- _Brief_
When a line of the listing below has the string "namespace를" in it, copy that line.

- _Supplied records_
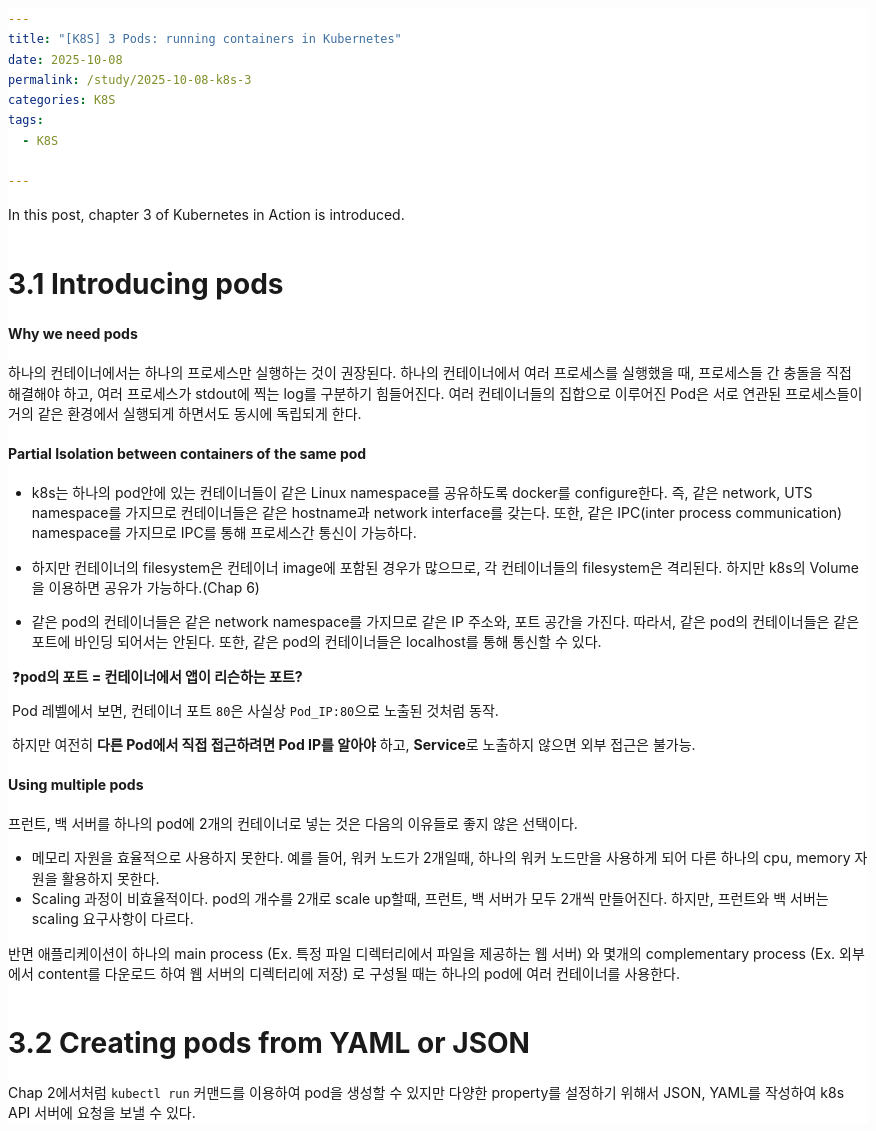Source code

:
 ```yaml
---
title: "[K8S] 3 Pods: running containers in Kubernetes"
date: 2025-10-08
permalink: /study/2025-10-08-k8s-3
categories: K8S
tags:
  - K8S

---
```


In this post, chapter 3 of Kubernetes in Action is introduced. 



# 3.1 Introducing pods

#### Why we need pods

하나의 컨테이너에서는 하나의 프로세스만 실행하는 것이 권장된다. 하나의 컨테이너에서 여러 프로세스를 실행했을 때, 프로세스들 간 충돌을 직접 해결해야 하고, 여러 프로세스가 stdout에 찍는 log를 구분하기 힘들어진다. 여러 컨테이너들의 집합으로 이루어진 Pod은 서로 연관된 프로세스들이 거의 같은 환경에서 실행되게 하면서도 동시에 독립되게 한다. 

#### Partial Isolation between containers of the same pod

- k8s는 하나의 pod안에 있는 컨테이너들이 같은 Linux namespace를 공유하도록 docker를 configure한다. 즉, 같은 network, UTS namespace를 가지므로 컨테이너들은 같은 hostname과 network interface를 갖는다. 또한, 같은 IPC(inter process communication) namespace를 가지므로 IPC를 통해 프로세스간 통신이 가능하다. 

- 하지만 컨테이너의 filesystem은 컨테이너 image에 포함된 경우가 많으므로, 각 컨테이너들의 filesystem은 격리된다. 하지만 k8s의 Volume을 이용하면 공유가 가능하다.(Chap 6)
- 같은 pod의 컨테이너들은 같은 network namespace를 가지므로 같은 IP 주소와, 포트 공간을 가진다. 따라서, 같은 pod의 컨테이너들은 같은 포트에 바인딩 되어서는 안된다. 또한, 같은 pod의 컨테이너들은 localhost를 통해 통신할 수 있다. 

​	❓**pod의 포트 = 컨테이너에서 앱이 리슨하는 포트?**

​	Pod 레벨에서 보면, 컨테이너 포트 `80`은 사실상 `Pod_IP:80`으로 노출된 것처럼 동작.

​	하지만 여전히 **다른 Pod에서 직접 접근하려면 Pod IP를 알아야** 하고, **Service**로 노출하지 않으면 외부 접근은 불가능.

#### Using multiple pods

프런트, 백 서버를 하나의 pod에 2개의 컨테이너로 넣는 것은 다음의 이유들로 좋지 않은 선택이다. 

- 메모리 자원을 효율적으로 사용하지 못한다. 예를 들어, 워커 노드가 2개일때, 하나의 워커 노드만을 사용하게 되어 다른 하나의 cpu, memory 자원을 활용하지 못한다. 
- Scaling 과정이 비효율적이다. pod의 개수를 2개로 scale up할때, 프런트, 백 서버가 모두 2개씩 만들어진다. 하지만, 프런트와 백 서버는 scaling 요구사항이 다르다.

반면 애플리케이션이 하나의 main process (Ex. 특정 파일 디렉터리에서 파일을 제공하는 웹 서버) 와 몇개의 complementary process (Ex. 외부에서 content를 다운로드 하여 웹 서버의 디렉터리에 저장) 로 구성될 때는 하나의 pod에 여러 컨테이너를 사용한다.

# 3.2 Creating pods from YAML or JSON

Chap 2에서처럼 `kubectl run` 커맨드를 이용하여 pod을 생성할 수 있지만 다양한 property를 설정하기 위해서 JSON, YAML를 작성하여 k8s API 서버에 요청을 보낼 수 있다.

...

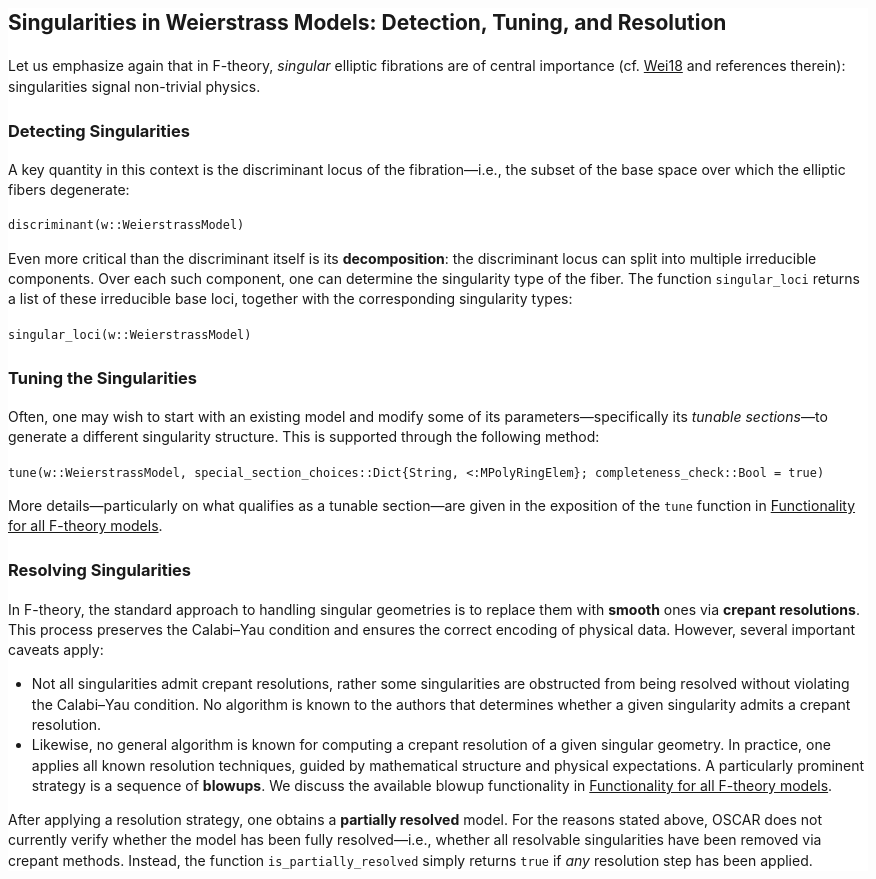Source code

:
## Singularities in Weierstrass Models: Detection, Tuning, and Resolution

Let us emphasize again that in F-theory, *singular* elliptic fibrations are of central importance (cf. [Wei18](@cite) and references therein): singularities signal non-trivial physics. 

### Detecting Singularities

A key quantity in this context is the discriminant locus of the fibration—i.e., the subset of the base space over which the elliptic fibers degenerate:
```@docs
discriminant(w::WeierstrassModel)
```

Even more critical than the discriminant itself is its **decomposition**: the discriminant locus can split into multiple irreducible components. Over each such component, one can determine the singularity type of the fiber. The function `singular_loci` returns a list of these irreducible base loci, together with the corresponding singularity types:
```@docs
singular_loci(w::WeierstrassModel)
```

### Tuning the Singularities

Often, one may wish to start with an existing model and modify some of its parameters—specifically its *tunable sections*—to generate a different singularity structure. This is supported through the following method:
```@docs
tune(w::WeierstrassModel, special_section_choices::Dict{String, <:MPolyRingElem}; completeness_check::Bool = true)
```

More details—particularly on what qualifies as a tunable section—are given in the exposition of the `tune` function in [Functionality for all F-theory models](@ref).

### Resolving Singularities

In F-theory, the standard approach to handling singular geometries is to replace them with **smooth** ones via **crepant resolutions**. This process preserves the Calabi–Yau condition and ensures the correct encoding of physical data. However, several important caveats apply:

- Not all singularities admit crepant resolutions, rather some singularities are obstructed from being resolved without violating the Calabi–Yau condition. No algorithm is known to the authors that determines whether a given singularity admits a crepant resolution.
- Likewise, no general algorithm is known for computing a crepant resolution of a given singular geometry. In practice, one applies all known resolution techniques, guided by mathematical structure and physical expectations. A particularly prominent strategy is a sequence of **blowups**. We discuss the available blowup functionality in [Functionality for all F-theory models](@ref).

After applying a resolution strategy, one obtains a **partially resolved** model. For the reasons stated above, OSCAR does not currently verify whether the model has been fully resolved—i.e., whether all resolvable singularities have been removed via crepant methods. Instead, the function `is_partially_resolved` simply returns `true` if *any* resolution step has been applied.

- _Written response_
- k8s는 하나의 pod안에 있는 컨테이너들이 같은 Linux namespace를 공유하도록 docker를 configure한다. 즉, 같은 network, UTS namespace를 가지므로 컨테이너들은 같은 hostname과 network interface를 갖는다. 또한, 같은 IPC(inter process communication) namespace를 가지므로 IPC를 통해 프로세스간 통신이 가능하다. 
- 같은 pod의 컨테이너들은 같은 network namespace를 가지므로 같은 IP 주소와, 포트 공간을 가진다. 따라서, 같은 pod의 컨테이너들은 같은 포트에 바인딩 되어서는 안된다. 또한, 같은 pod의 컨테이너들은 localhost를 통해 통신할 수 있다. 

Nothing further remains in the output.